Güneyimizde; sevgisizliğin, acımasızlığın kol gezdiği bir coğrafyanın etkisindeyiz. Bu etkiyle bizim vatanımız da hırpalanıyor… İşte bu sessiz çöküntüyü hisseden Prof. Dr. Sadık Tural adlı bir bilgenin, bana gönderdiği yürek yangını sözlerini, sizlere sunuyorum. Buyurun efendim; okuyalım:

"Bencileyin kırgınlıklara yenilmeden, uğradığı hukuksuzluklar yüzünden inkâr ve isyana da, dostların güçsüzlük veya korkaklıktan doğan sessizliğinin yol açtığı kırılmışlığa da teslim olmadan, vatanı sevmenin; bu sevgiyle her davranışını mayalayıp, ekmeğe aşa dönüştürmenin çabası ve heyecanı ile yaşayanlar…"
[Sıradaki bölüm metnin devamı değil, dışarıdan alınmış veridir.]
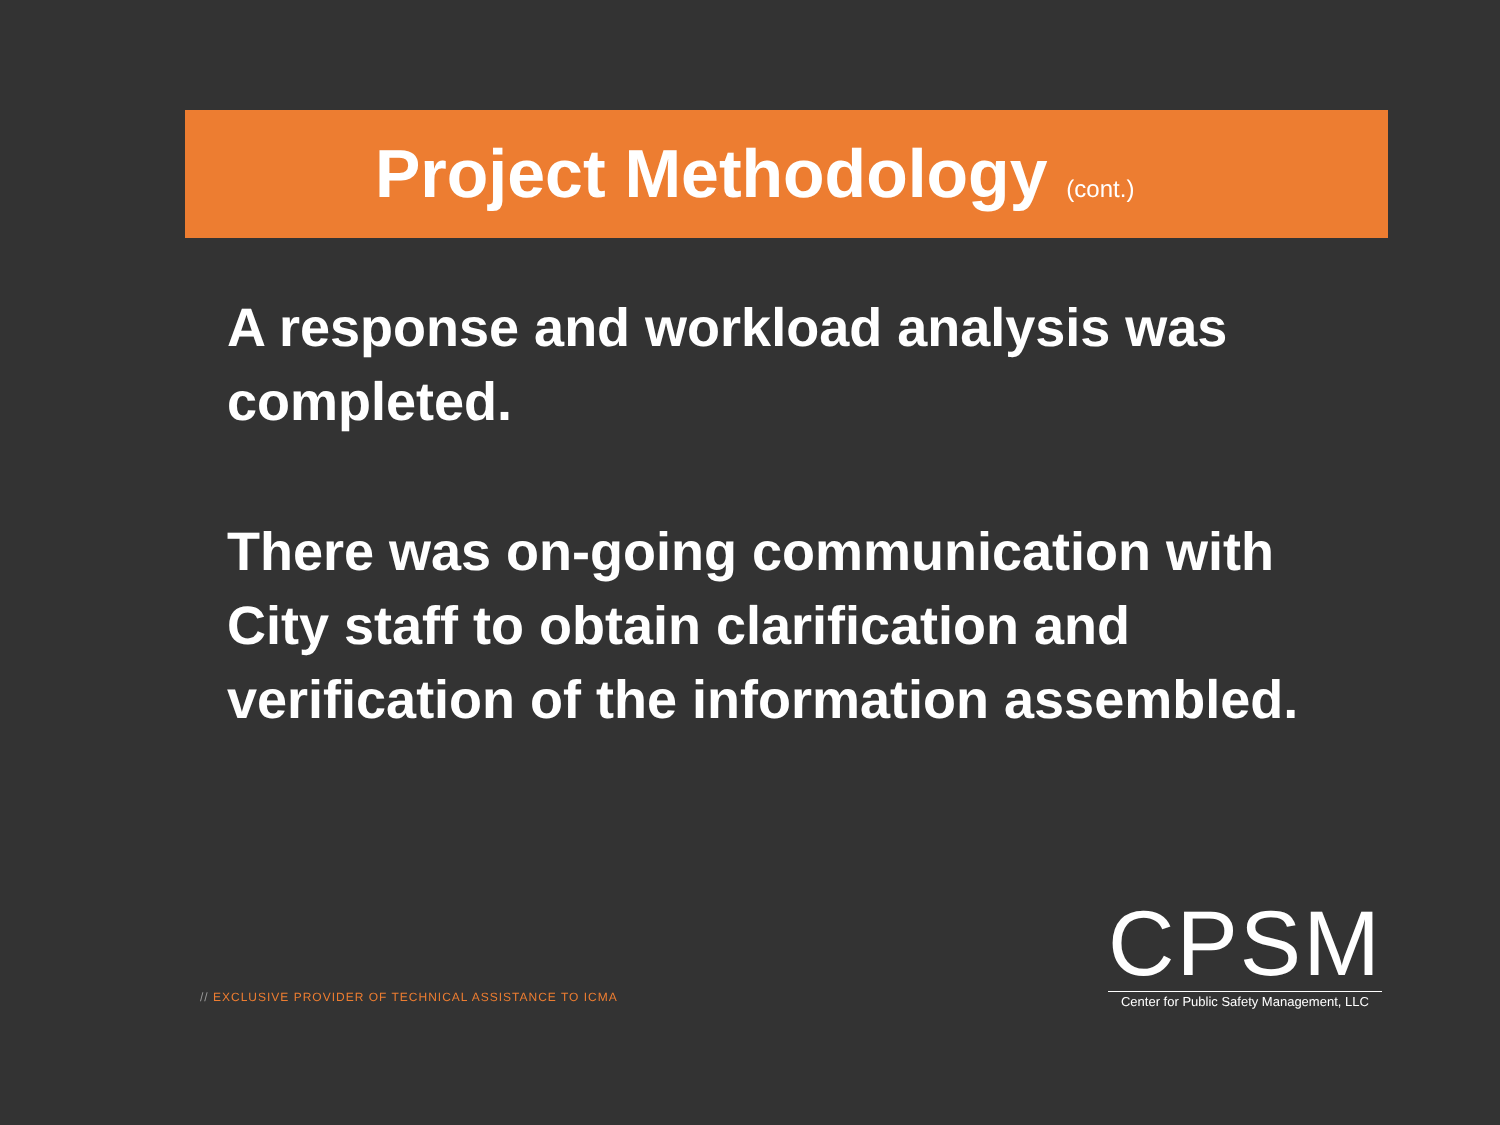Project Methodology (cont.)
A response and workload analysis was completed.
There was on-going communication with City staff to obtain clarification and verification of the information assembled.
// EXCLUSIVE PROVIDER OF TECHNICAL ASSISTANCE TO ICMA
CPSM
Center for Public Safety Management, LLC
"Ey vatan kardeşlerim… Ey içlerinde sevgilimin de yaşadığı -hürmet ve muhabbetle bağlı değil- bağımlı olduğum insanların bulunduğu kutsal topraklar…", "Ey niyeti annesinin sütü kadar ak, babasının teri kadar helâl olan vatan karındaşlarım…", "Ey ata ruhlarının sesini, mezarlıkların verdiği sorumluluğu içinde duydukça ürperen, enerjisi gerili bir yaydaki ok gibi bütün bağlantılardan kopup dışarı çıkmaya hazır kardeşlerim…"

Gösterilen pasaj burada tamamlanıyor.